## Study material
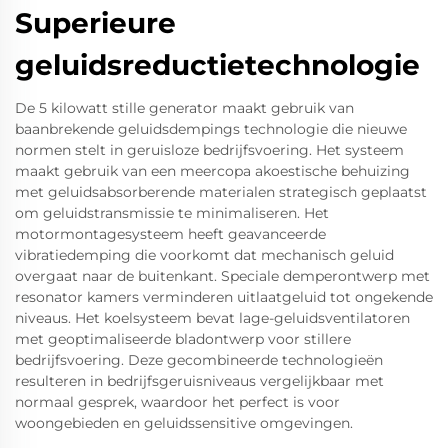
Superieure
geluidsreductietechnologie
De 5 kilowatt stille generator maakt gebruik van
baanbrekende geluidsdempings technologie die nieuwe
normen stelt in geruisloze bedrijfsvoering. Het systeem
maakt gebruik van een meercopa akoestische behuizing
met geluidsabsorberende materialen strategisch geplaatst
om geluidstransmissie te minimaliseren. Het
motormontagesysteem heeft geavanceerde
vibratiedemping die voorkomt dat mechanisch geluid
overgaat naar de buitenkant. Speciale demperontwerp met
resonator kamers verminderen uitlaatgeluid tot ongekende
niveaus. Het koelsysteem bevat lage-geluidsventilatoren
met geoptimaliseerde bladontwerp voor stillere
bedrijfsvoering. Deze gecombineerde technologieën
resulteren in bedrijfsgeruisniveaus vergelijkbaar met
normaal gesprek, waardoor het perfect is voor
woongebieden en geluidssensitive omgevingen.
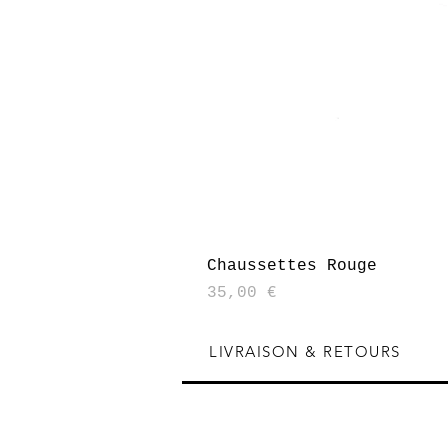
Chaussettes Rouge
Prix
35,00 €
LIVRAISON & RETOURS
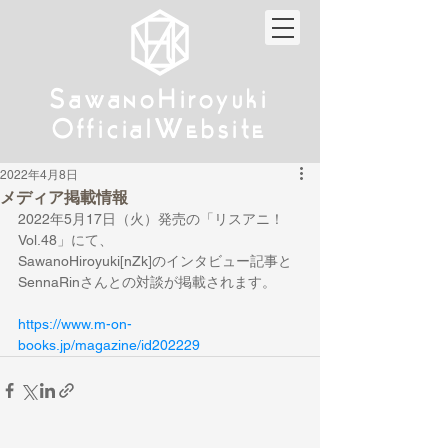
w
w
Sa
anoHiroyuki
Sa
anoHiroyuki
W
W
Official
ebsite
Official
ebsite
2022年4月8日
メディア掲載情報
2022年5月17日（火）発売の「リスアニ！
Vol.48」にて、
SawanoHiroyuki[nZk]のインタビュー記事と
SennaRinさんとの対談が掲載されます。
https://www.m-on-
books.jp/magazine/id202229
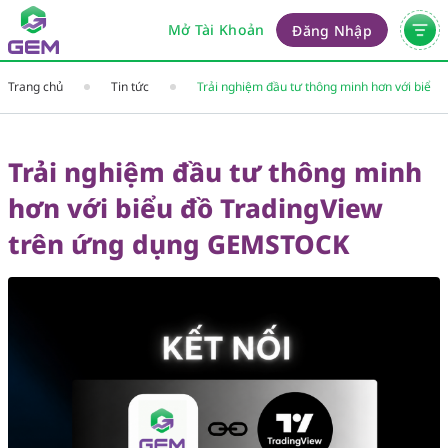
Mở Tài Khoản
Đăng Nhập
Trang chủ
Tin tức
Trải nghiệm đầu tư thông minh hơn với biểu
đồ TradingView trên ứng dụng GEMSTOCK
Trải nghiệm đầu tư thông minh
hơn với biểu đồ TradingView
trên ứng dụng GEMSTOCK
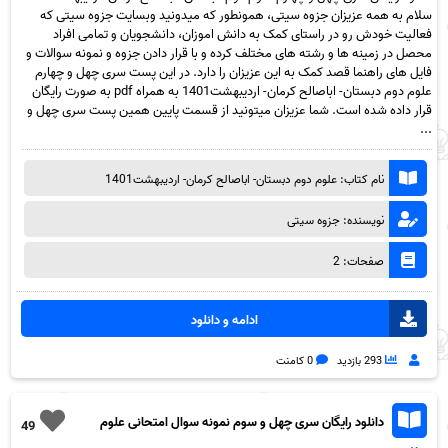
سلام به همه عزیزان جزوه سیتی، همونطور که میدونید وبسایت جزوه سیتی که
فعالیت خودش رو در راستای کمک به دانش اموزان، دانشجویان و تمامی افراد
محصل در زمینه ها و رشته های مختلف کرده و با قرار دادن جزوه و نمونه سوالات و
فایل های راهنما قصد کمک به این عزیزان را دارد. در این پست سری چهل و چهارم
علوم دوم دبستان- اباصالح کرمان- اردیبهشت1401 به همراه pdf به صورت رایگان
قرار داده شده است. شما عزیزان میتونید از قسمت پایین همین پست سری چهل و
...
نام کتاب: علوم دوم دبستان- اباصالح کرمان- اردیبهشت1401
نویسنده: جزوه سیتی
صفحات: 2
ادامه و دانلود
293 بازدید
0 کامنت
دانلود رایگان سری چهل و سوم نمونه سوال امتحانی علوم
49
دوم -خرداد 1400-دبستان شیخ مفید مرند به همراه pdf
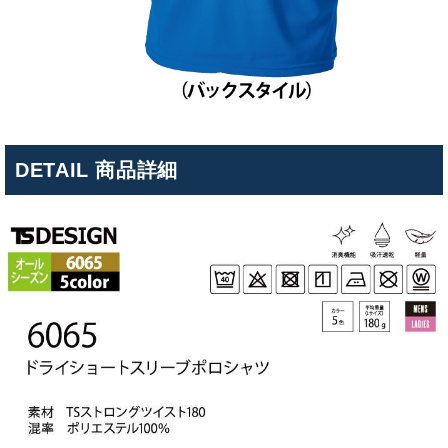
DETAIL 商品詳細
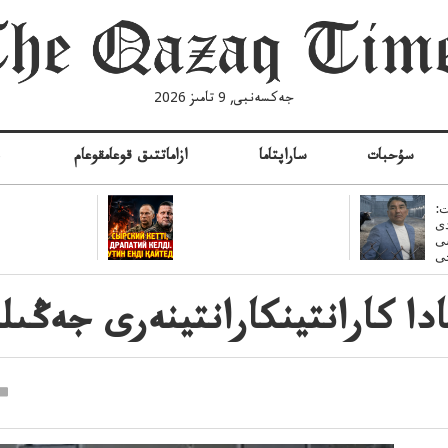
جەكسەنبى, 9 تامىز 2026
سۇحبات
ساراپتاما
ازاماتتىق قوعامقوعام
ە
:
ى
سى
ادا كارانتينكارانتينەرى جەڭى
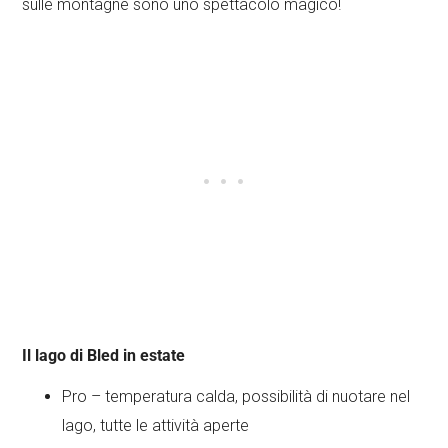
sulle montagne sono uno spettacolo magico!
Il lago di Bled in estate
Pro – temperatura calda, possibilità di nuotare nel
lago, tutte le attività aperte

## Work item
Where the line containing "نویسنده: جزوه سیتی" appears in the entries above, start there and set down every line exactly through the last one, inclusive; omit pictures.

## Result of the exercise
نویسنده: جزوه سیتی
صفحات: 2
ادامه و دانلود
293 بازدید
0 کامنت
دانلود رایگان سری چهل و سوم نمونه سوال امتحانی علوم
49
دوم -خرداد 1400-دبستان شیخ مفید مرند به همراه pdf
DETAIL 商品詳細
جەكسەنبى, 9 تامىز 2026
سۇحبات
ساراپتاما
ازاماتتىق قوعامقوعام
ە
:
ى
سى
ادا كارانتينكارانتينەرى جەڭى
sulle montagne sono uno spettacolo magico!
Il lago di Bled in estate
Pro – temperatura calda, possibilità di nuotare nel
lago, tutte le attività aperte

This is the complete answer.